Valley LGBT center, synagogues get grants
State program will help organizations beef up security
With activity by white supremacist groups on the rise across Pennsylvania, a handful of nonprofit groups serving diverse communities in the Lehigh Valley are planning security upgrades through a state program to guard against hate crimes.
Bradbury-Sullivan LGBT Community Center in Allentown is among four LGBT organizations around the state to receive grants from the Pennsylvania Commission on Crime and Delinquency after hate-filled flyers were left at the LGBT Center of Greater Reading last year.
The $5 million program, launched in the wake of the 2018 Tree of Life synagogue shooting in Pittsburgh, will also provide security grants for five synagogues and churches in the Lehigh Valley. Across the state, 130 religious institutions and other nonprofit organizations received grants.
Adrian Shanker, founder and director of the Bradbury-Sullivan center, said LGBT groups across the country have been targeted by hate-fueled acts of vandalism or violence more than a dozen times in the last five years.
“Unfortunately, LGBT organizations need to be keenly aware of these trends,” Shanker said. “We live in a world where hate-filled people feel emboldened.”
And white supremacist ideologues are making their presence known in Lehigh Valley. Posters and spray-painted stencils with propaganda for the white nationalist group Patriot Front have been spotted in Bethlehem in public spaces including SteelStacks. Bethlehem police said this year that the acts were under investigation.

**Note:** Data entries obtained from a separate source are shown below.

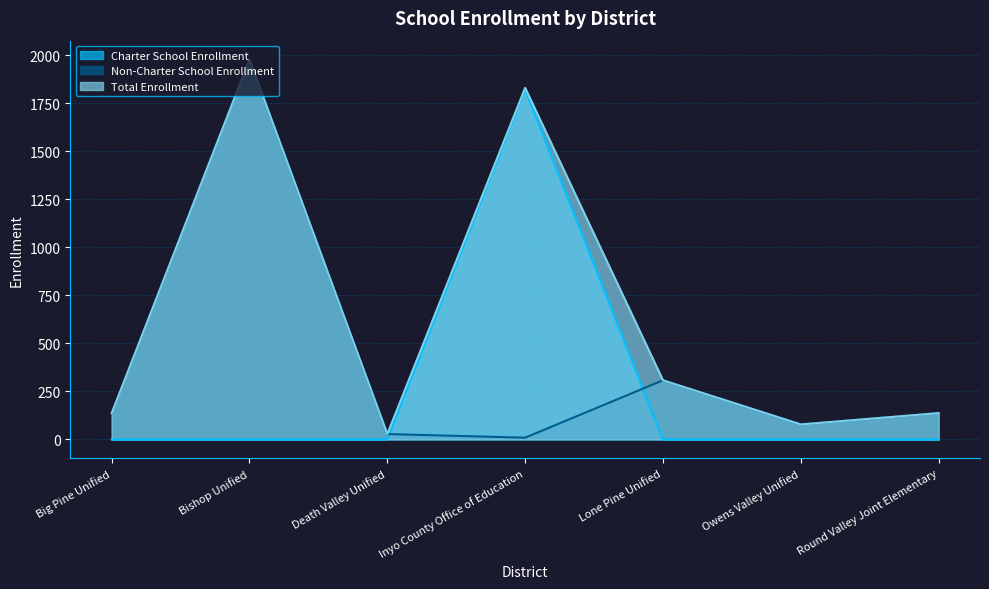

List the series in order of their peak value, lowest first.

Charter School Enrollment, Non-Charter School Enrollment, Total Enrollment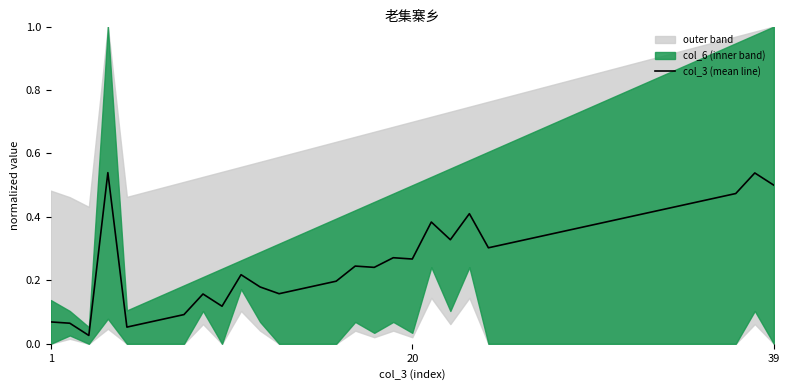

Reading left to right, extract all data points from this chart.

0.1	0.1	0.0	0.5	0.1	0.1	0.1	0.1	0.2	0.1	0.2	0.2	0.2	0.2	0.2	0.2	0.2	0.2	0.3	0.3	0.4	0.3	0.4	0.3	0.3	0.3	0.3	0.4	0.4	0.4	0.4	0.4	0.4	0.4	0.4	0.5	0.5	0.5	0.5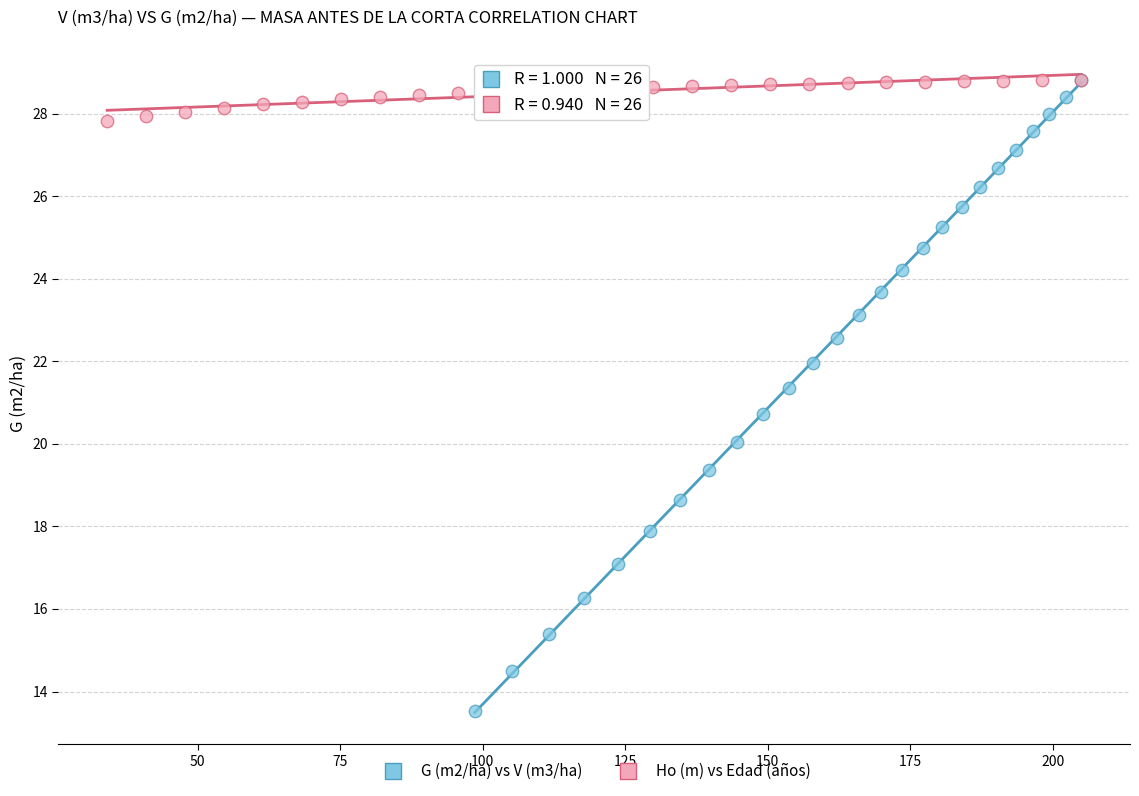

Which series reaches the minimum Y coordinate?

G (m2/ha) vs V (m3/ha)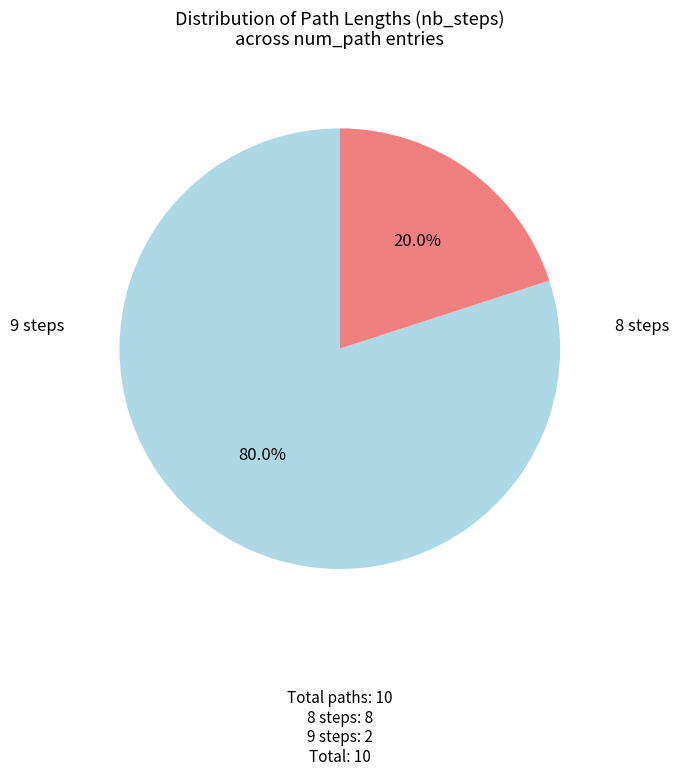

Is there any slice that represents more than half of the pie?

Yes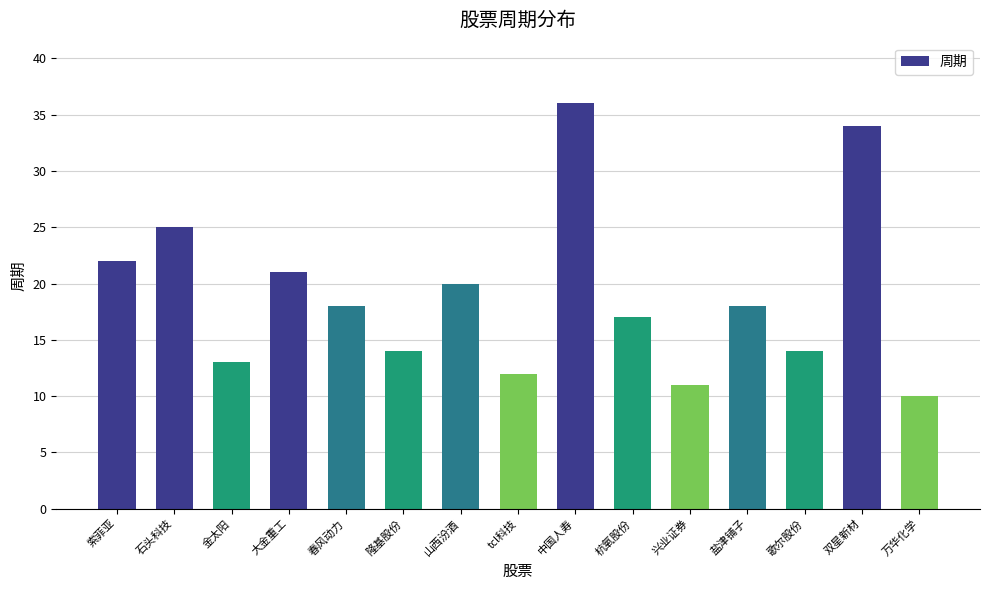

The value at 兴业证券 is 11. True or false?

True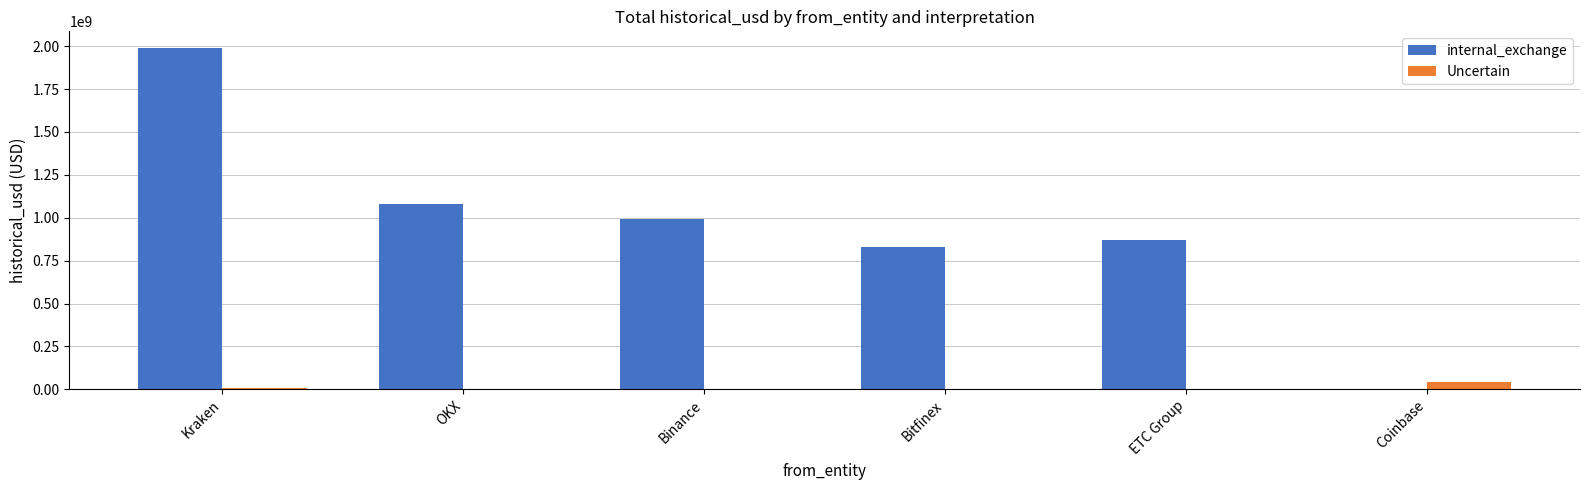

How many groups of bars are there?

6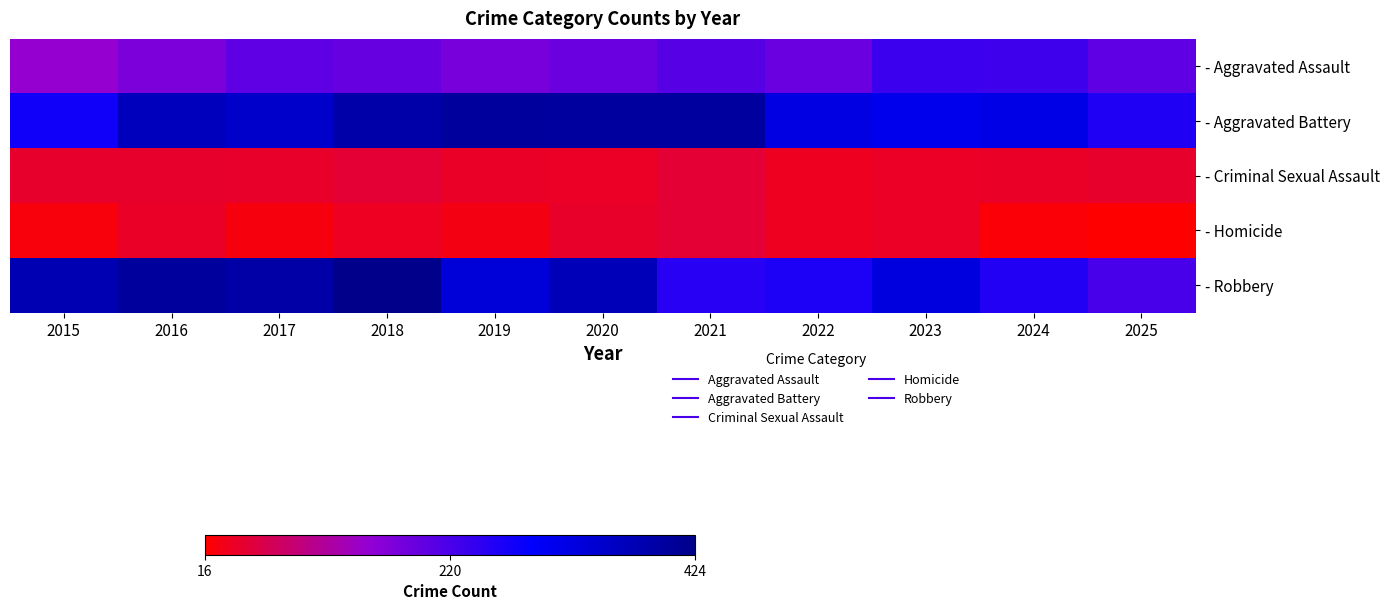

Reading left to right, transcribe all the data shown in this chart.

- Aggravated Assault: 2015=151	2016=174	2017=202	2018=193	2019=178	2020=191	2021=210	2022=191	2023=233	2024=231	2025=202
- Aggravated Battery: 2015=272	2016=366	2017=348	2018=388	2019=402	2020=401	2021=401	2022=319	2023=309	2024=316	2025=259
- Criminal Sexual Assault: 2015=46	2016=46	2017=44	2018=50	2019=43	2020=40	2021=50	2022=38	2023=41	2024=42	2025=45
- Homicide: 2015=25	2016=42	2017=27	2018=39	2019=30	2020=44	2021=51	2022=37	2023=41	2024=22	2025=16
- Robbery: 2015=375	2016=402	2017=391	2018=424	2019=333	2020=369	2021=251	2022=261	2023=324	2024=256	2025=223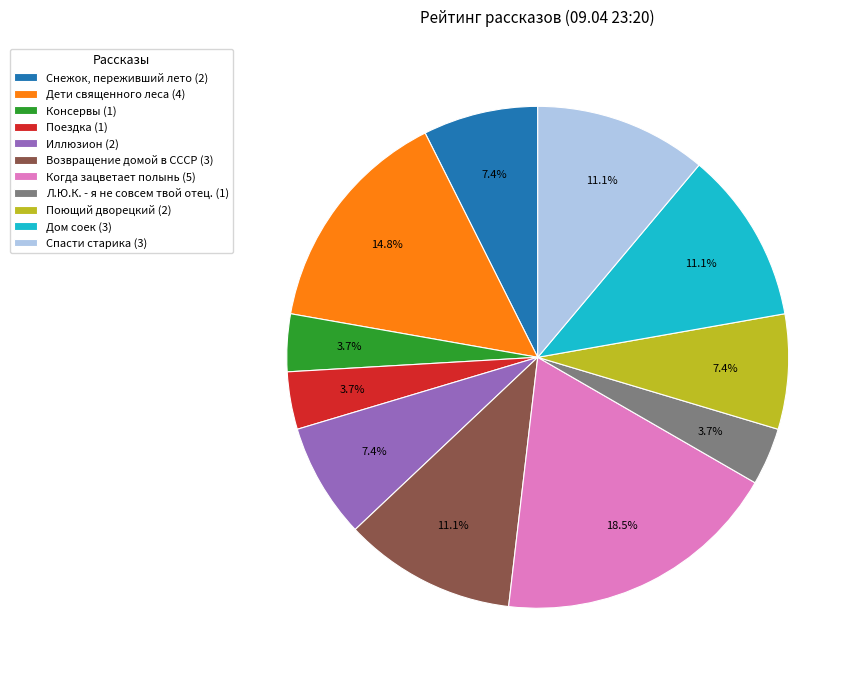

Is Иллюзион (2) the majority of the pie?

No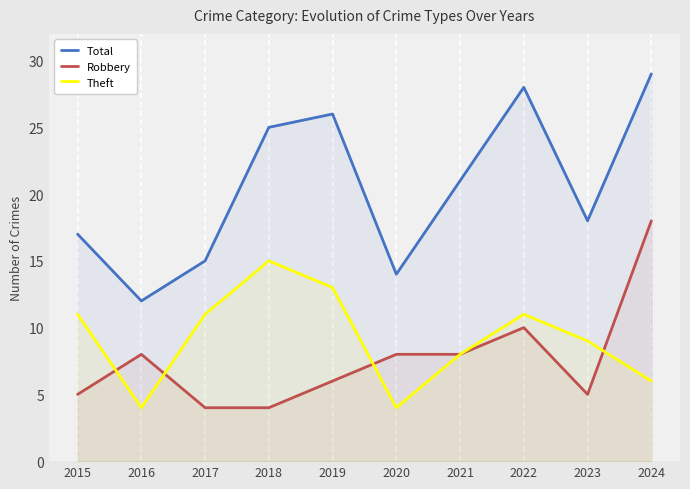

List the series in order of their peak value, lowest first.

Theft, Robbery, Total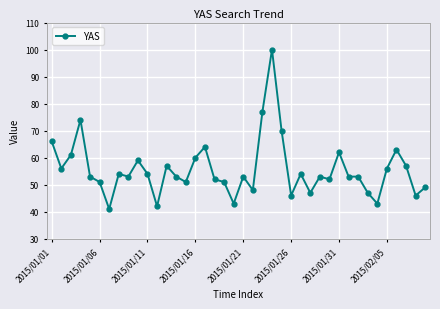

What is the value of the 12th point from the left?

42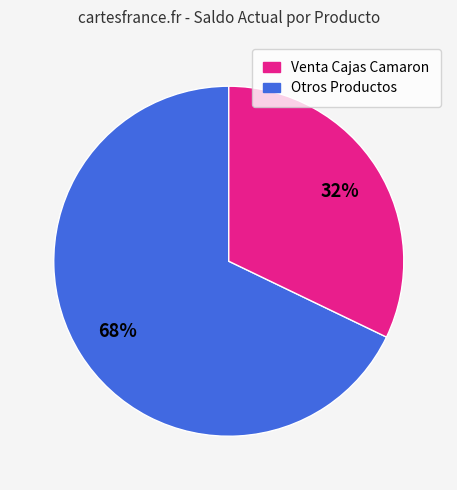

What is the ratio of the value at Otros Productos to the value at Venta Cajas Camaron?

0.5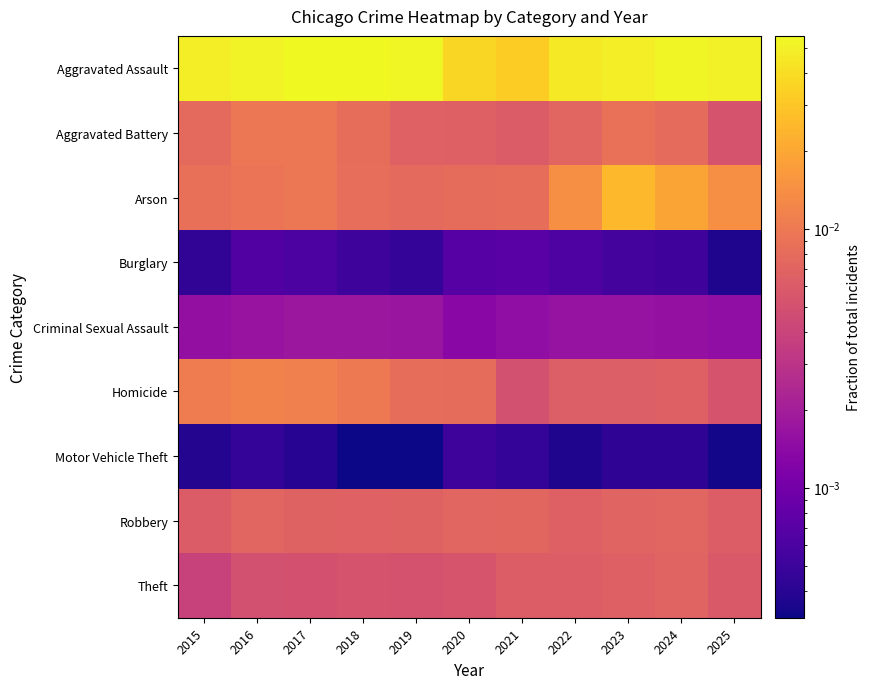

Count the number of categories in the chart.

11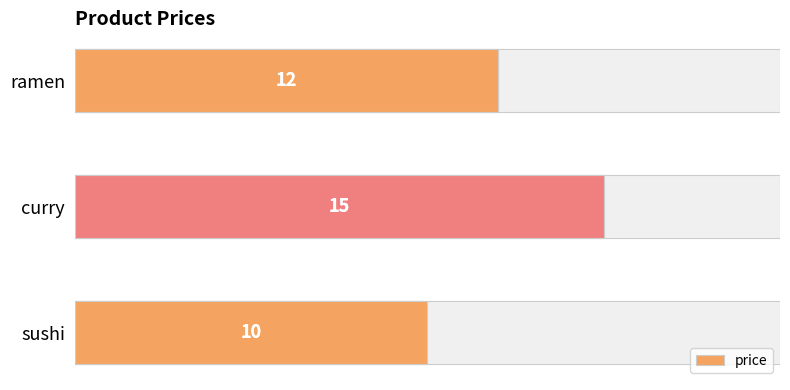

What is the difference between the maximum and minimum values?

5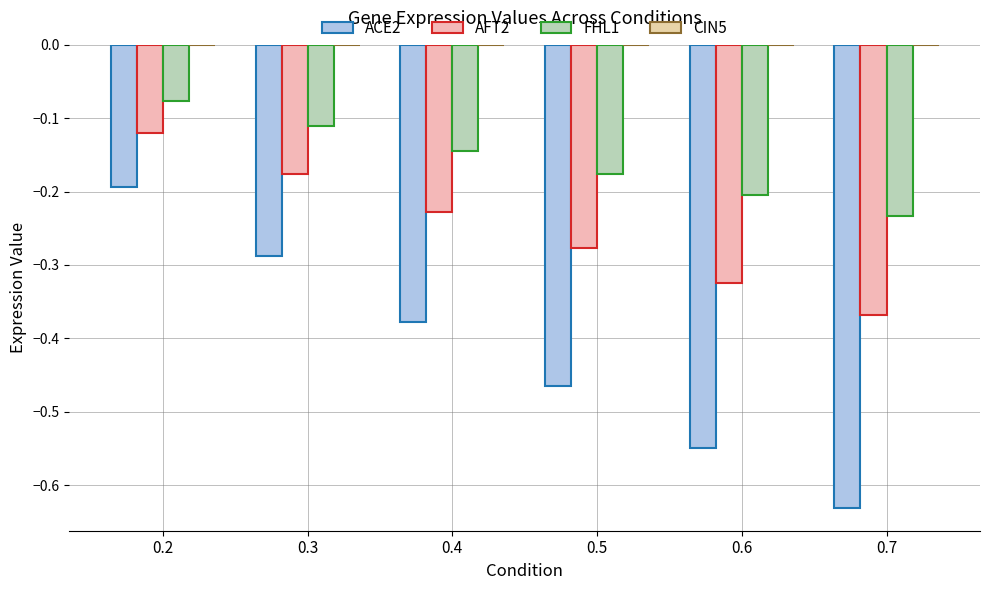

Read the ACE2 value at 0.2.

-0.2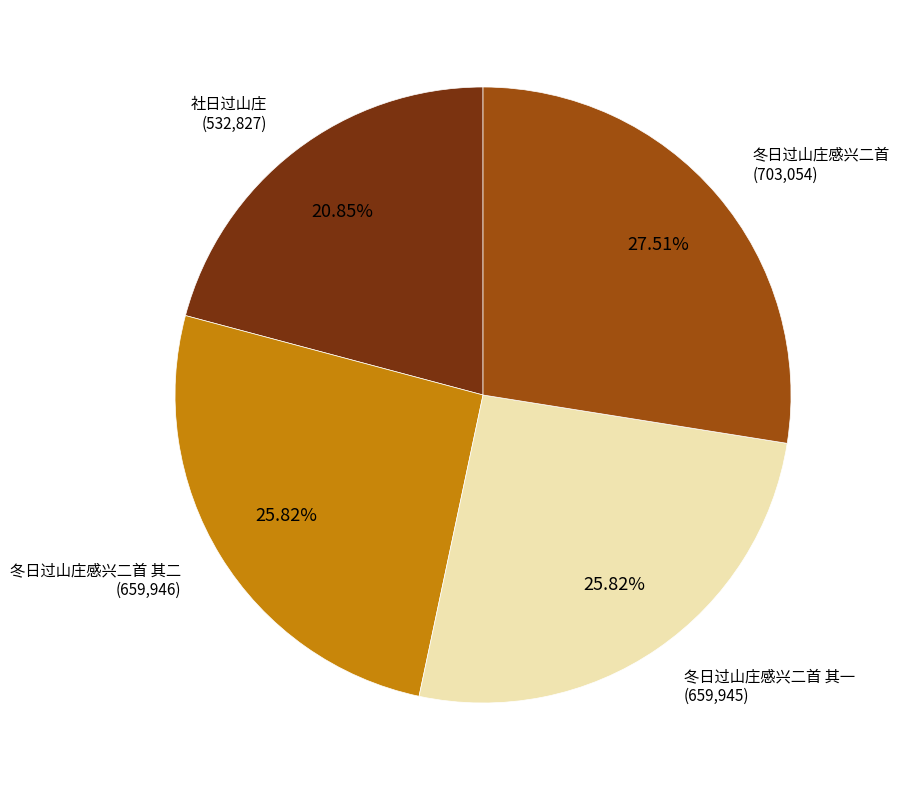

Is there a majority slice in this chart?

No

Shira Goodman, regional director of the Anti-Defamation League in Philadelphia, said instances of white supremacist propaganda appearing in Pennsylvania communities increased from 81 in 2019 to 238 in 2020.
“We are seeing it a lot more in your area,” Goodman said.
According to the ADL, Patriot Front is a relatively new but popular group founded by a member who split off from the white nationalist group Vanguard America, which was among the groups present at the deadly 2017 Unite the Right rally in Charlottesville, Virginia.
Daryl Lamont Jenkins, founder and director of the One People’s Project, said that although
Patriot Front has organized flash mob-style rallies in some cities, its presence is seen mainly through the placement of propaganda material such as stickers or flyers by members or supporters working alone or in small groups.
“That’s all they want to do ... someone to see the stickers and freak the community out,” said Jenkins, who tracks racist and far-right groups.
It was Patriot Front that left flyers outside the LGBT center in Reading in May, and while Shanker said the Bradbury-Sullivan center is fortunate to have not experienced such an incident, stronger security is important for members to feel they will not be targeted.
“We’re not trying to build a fortress. We’re trying to be a center that is open and accessible,” he said.
The Bradbury-Sullivan center will receive $16,500 toward security improvements. While Shanker declined to describe the security measures, he said they will be capital improvements to the center’s property.
The grant program is also providing $48,910 to Temple Beth El in South Whitehall Township and $25,000 to Congregation Sons of Israel in Allentown; $25,000 to Chestnut Hill Church United Church of Christ in Coopersburg; $10,000 to Lehigh University Jewish Student Center; and $25,000 to New Creation United Church of Christ in Easton.
Aaron Gorozinsky, security director for the Jewish Federation of the Lehigh Valley, said a coalition of nonprofit organizations serving diverse communities went to the state seeking funding for security after the Tree of Life shooting, where a lone gunman who had expressed anti-Semitic views online killed 11 people during Saturday morning services.
Gorozinsky said the process to apply for federal funding was onerous and the money available was insufficient, so the group approached legislators, who passed a bill directing the PCCD to distribute grants to organizations serving groups that are included in categories identified by the FBI as vulnerable to hate crimes.
“They realized that if this can happen in Pittsburgh, what could happen at a smaller community out in the middle of Pennsylvania,” Gorozinsky said.
Now in its second year, the program allows organizations to perform a security assessment and apply for funding to pay for improvements to doors, locks, video surveillance systems and security consulting.
“We want to make sure that if something is happening we are prepared, not preparing after it happens,” Gorozinsky said.